-- Supplied records follows --

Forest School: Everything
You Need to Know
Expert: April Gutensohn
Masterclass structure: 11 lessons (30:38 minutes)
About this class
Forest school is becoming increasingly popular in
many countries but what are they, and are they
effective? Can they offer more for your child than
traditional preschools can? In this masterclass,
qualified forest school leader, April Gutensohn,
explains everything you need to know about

-- Supplied records concluded --

### Required work
Find each line above that contains "they", and copy those lines.

### Exercise result
many countries but what are they, and are they
effective? Can they offer more for your child than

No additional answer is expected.